Figure 1.
Basic Steps of Comparative Patch Analysis Approach
First, the binding sites of the homologs of each domain are extracted from PIBASE and superposed on its surface. Second, for each pair of the superposed binding sites, we apply a restrained docking of the domains with PatchDock to obtain a set of candidate binary domain complexes. Each of the binary complexes is then ranked using geometrical complementarity and statistical potential, and the top-ranked complex is selected to be a final prediction.
Figure 2.
Examples of Predicted Protein Interface between Two Subunits for a Pyruvate Formate–Lyase Protein Complex from Our Benchmark Set
Shown are the structures of the native complex (grey) together with the best-scoring models that were predicted by comparative patch analysis using binding site information for (A) both, or (B) just one of the interacting subunits, and (C) by conventional protein docking, where no binding site information is provided. The predicted and native structures are superposed using one of the two subunits, which is represented by its accessible surface. The remaining subunits of the predicted structures are shown in the ribbon representation colored red, blue, and orange, correspondingly. In both scenarios, comparative patch analysis was significantly more accurate than protein docking. Using both binding sites, comparative patch analysis accurately predicted the protein interaction interface, including the relative orientation of subunits. The accuracy of interface prediction by our approach using only one binding site was significantly reduced, while it was still able to predict the binding sites near their native locations. The conventional protein docking failed to accurately predict either the relative orientation of subunits or the locations of their binding sites.
Table 1.
Assessment of Comparative Patch Analysis Approach
Figure 3.
Two Binding Modes of the Core Fragment of Rat PSD-95
The PDZ3 domain is shown in blue, SH3 in red, and GK in yellow. The grey spheres correspond to the residues of the interdomain linker between PDZ3 and SH3. Locations of the hydrophobic cleft (Cleft) and PXXP motif (PXXP) in PDZ3, PRBS in SH3, and the GBS in GK are shown by arrows. (A) The domain architecture of the core fragment. (B) The first predicted configuration. (C) The second predicted configuration.

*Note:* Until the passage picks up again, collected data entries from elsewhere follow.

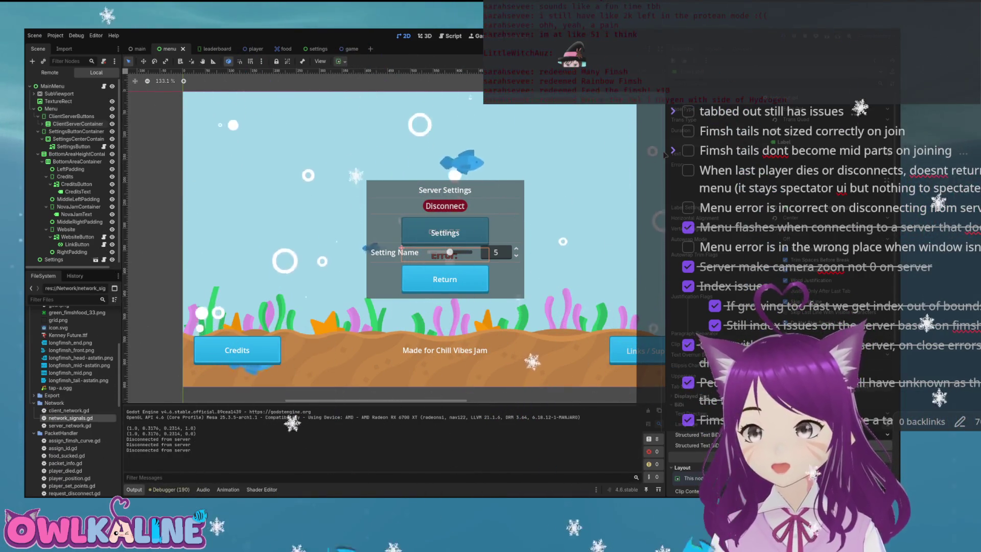
key(F8)
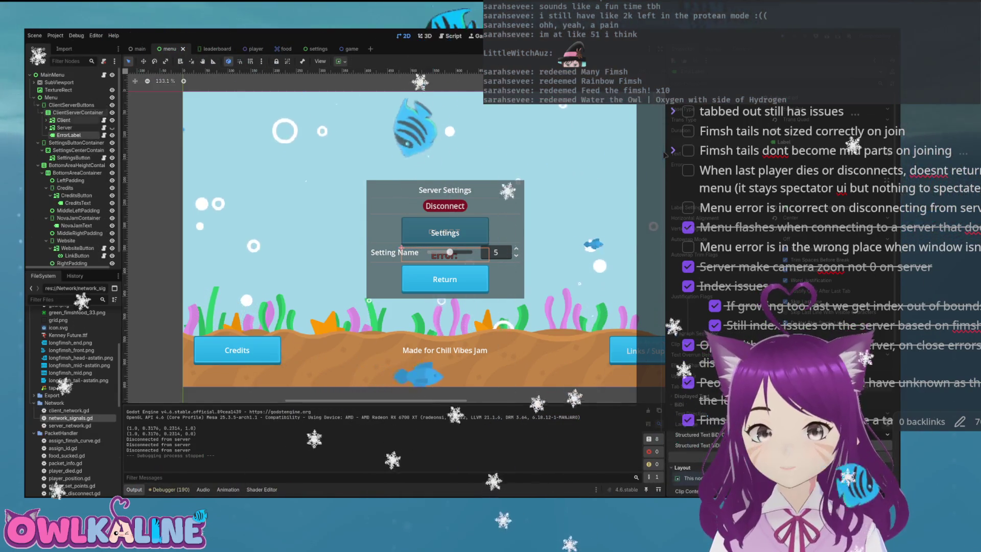
Move ErrorLabel back directly under ClientServerButtons and hide the Settings panel.
drag(68, 135, 72, 109)
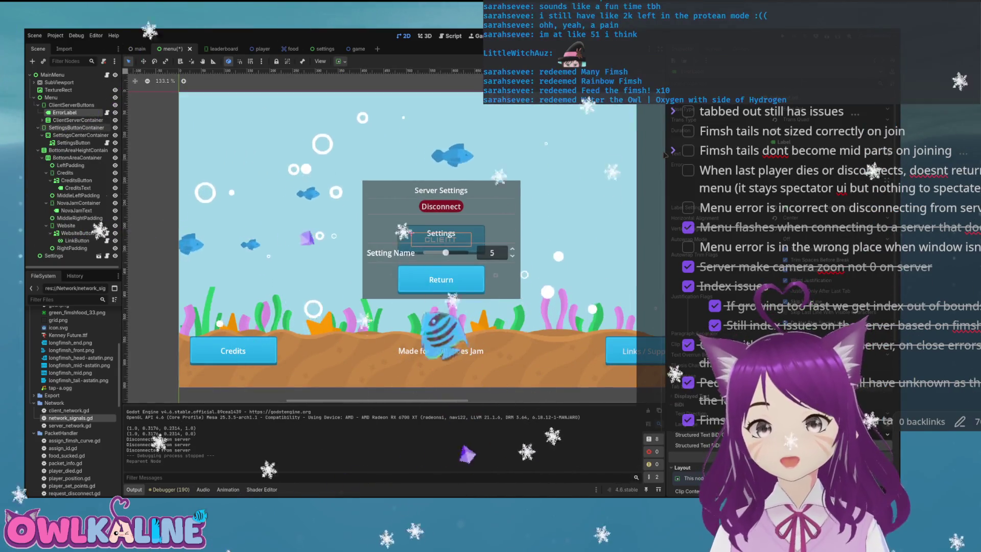
click(42, 128)
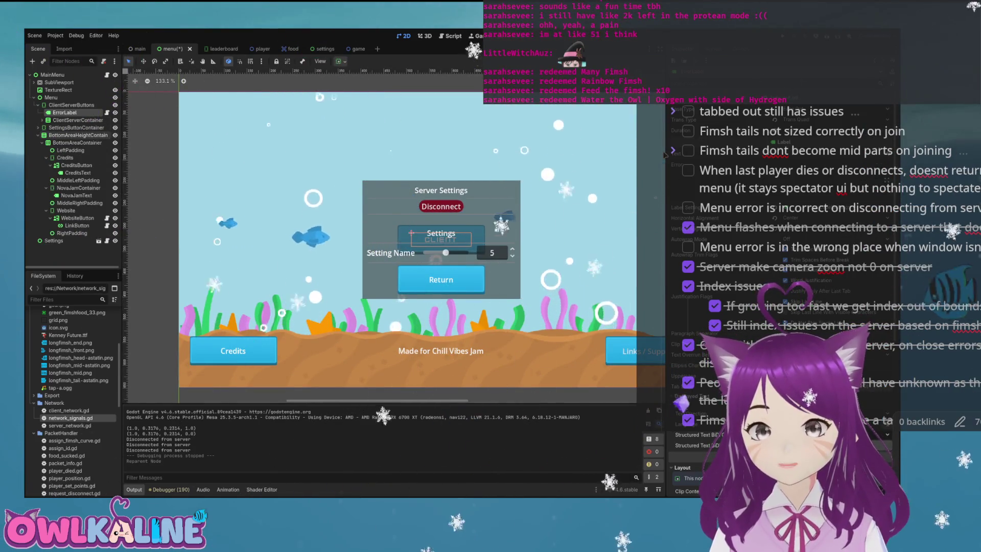
click(38, 135)
click(115, 142)
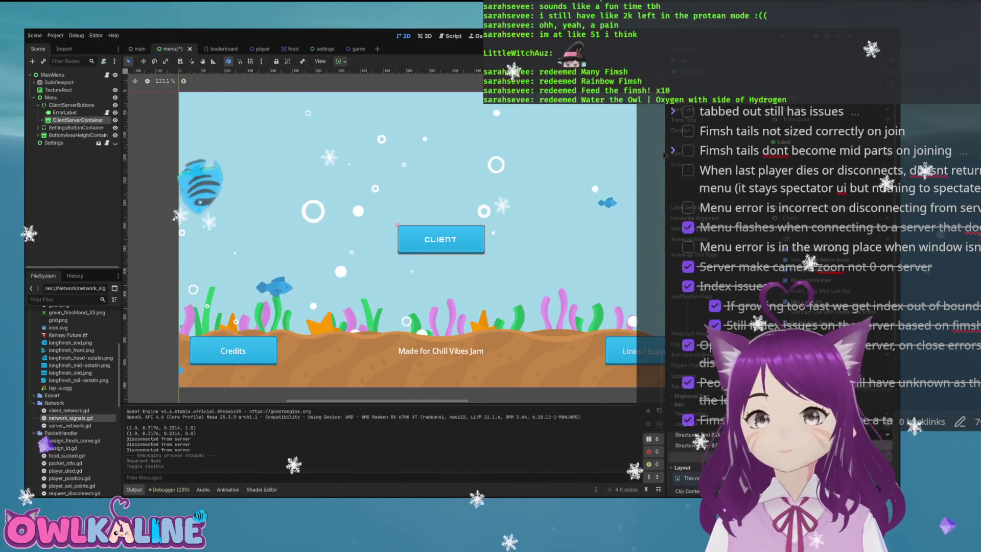
scroll(665, 155, down, 5)
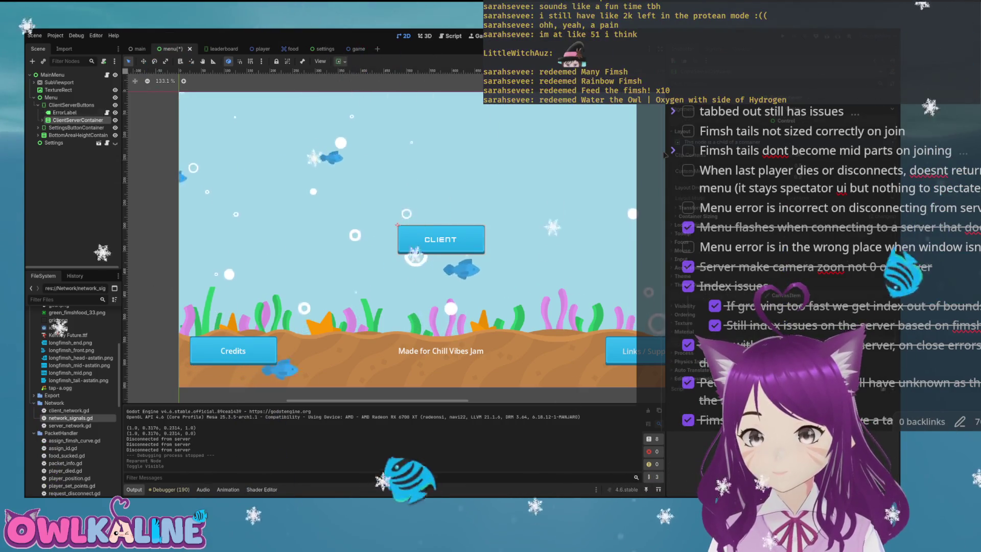
key(Up)
key(f)
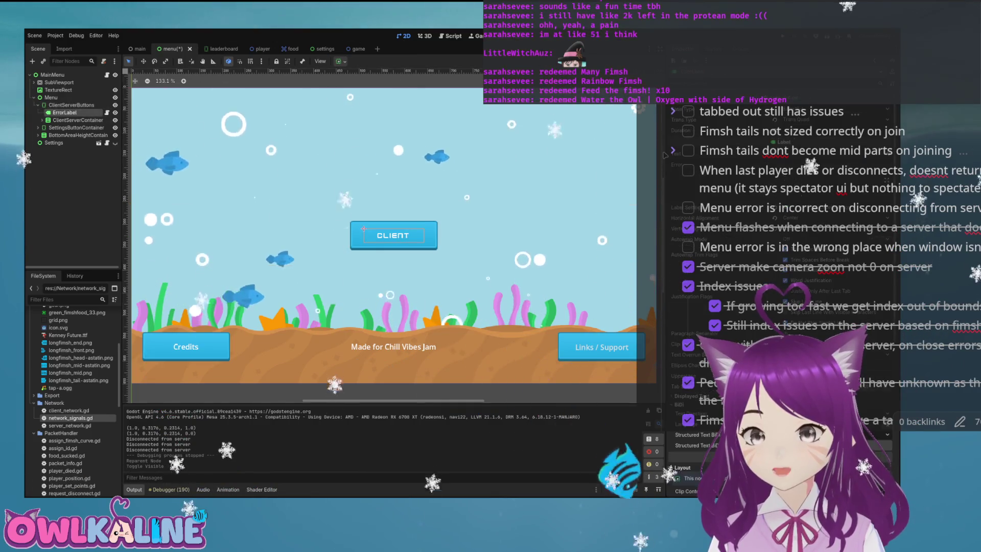
key(Down)
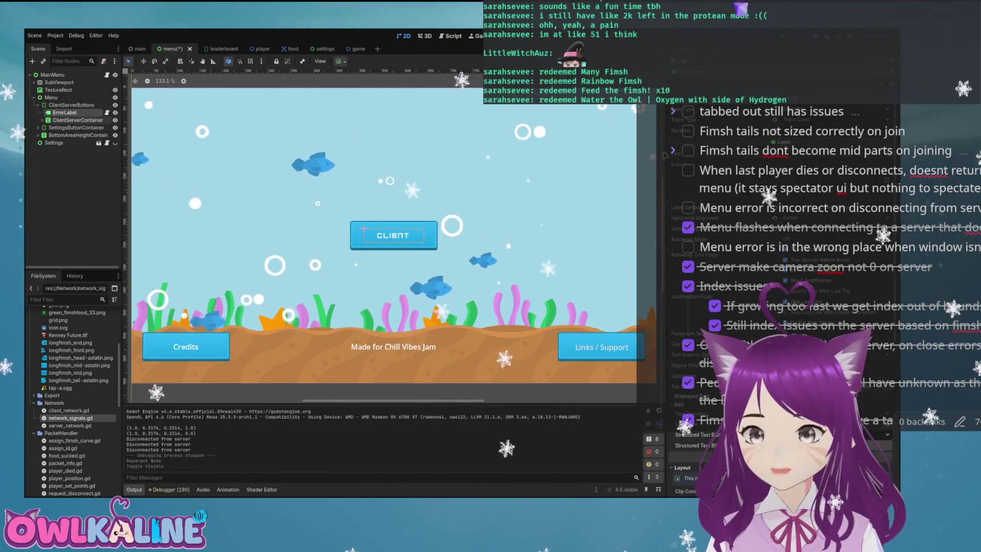
key(Up)
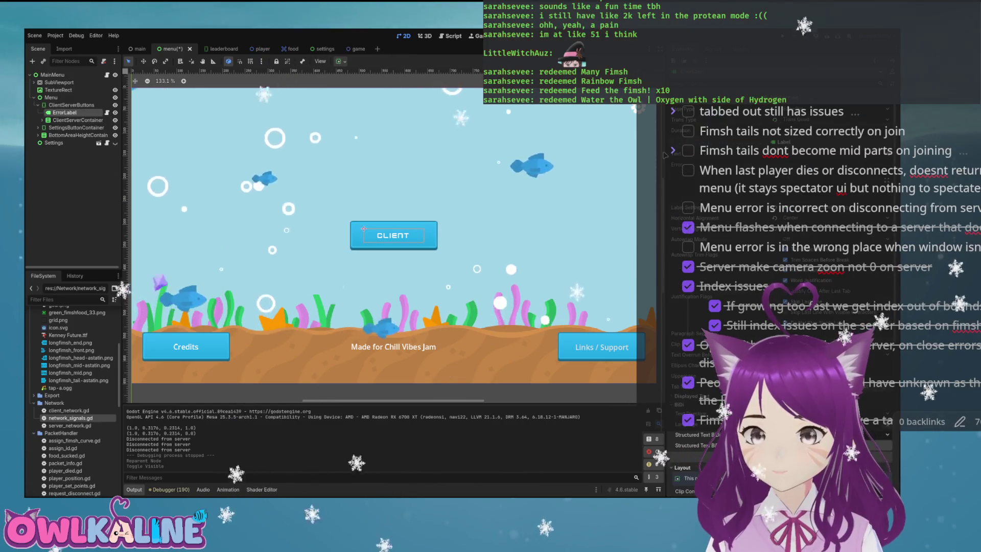
Move ErrorLabel below ClientServerContainer, then put ClientServerContainer into a new VBoxContainer under ClientServerButtons.
drag(64, 112, 76, 127)
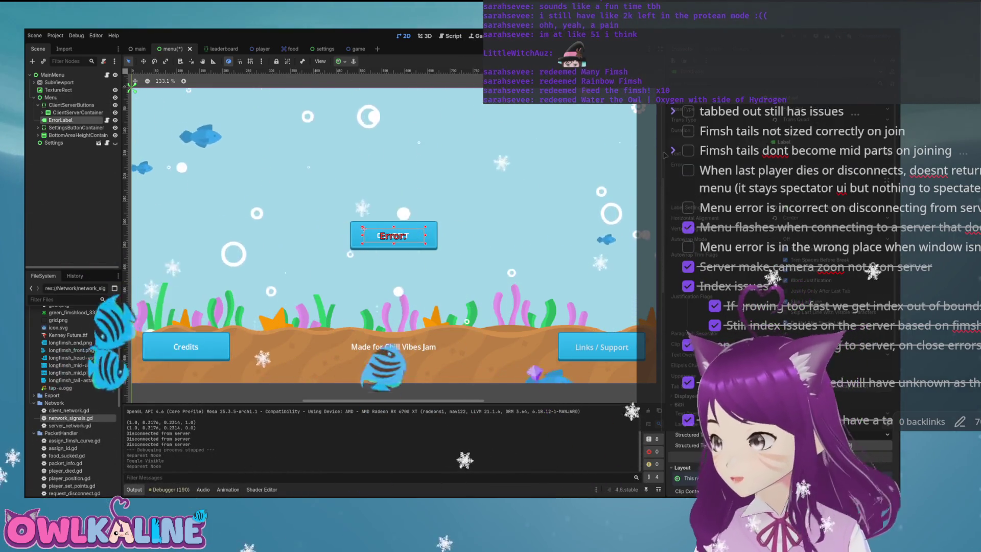
click(72, 105)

The difference between the theoretically calculated SAXS spectra of the first (red) and second (blue) configurations is significantly larger than the anticipated experimental error.
Figure 4.
The Localization of Binding Sites for Both Modeled Configurations of the PDZ3–SH3–GK Core Fragment Compared with Protein Docking
Top ten scoring models were selected for both interactions (PDZ3–SH3, PDZ3–GK) obtained using comparative patch analysis and using conventional protein docking. The localization index δI of a residue defines the relative frequency of its participation in the interaction interface. The residues that are colored grey do not participate in the interface of any of the top ten models. The PRBS in SH3 and the GBS in GK are shown by arrows.
Table 2.
Cross-Species Analysis of PXXP Motif in PSD-95 Proteins
Figure 5.
The PDZ3–SH3–GK and SH3–GK Domains Are Stable Fragments
(A) Coomassie-stained gel (10% acrylamide) of aliquots from limited proteolysis of PSD-95 by Subtilisin proteinase: panels 1 and 3, Precision Plus Protein molecular weight marker (Bio-Rad, http://www.bio-rad.com); panel 2, starting sample prior to proteinase addition; panels 4, Lanes 4–9, Aliquots at 5, 30, 60, 90, 120 min, and 8 h after protease addition (as labeled). Arrows point to stable fragments that were excised from the gel and analyzed by mass spectrometry as described in Methods.
(B) Sequence of Rat PSD-95: underlined are the peptide sequences identified by mass spectrometry from the ∼34 kDa stable fragment corresponding to residues 429–721 (33,944 kDa). In bold are the sequences derived from the ∼48 kDa stable fragment comprising residues 300–721 (47,796 kDa).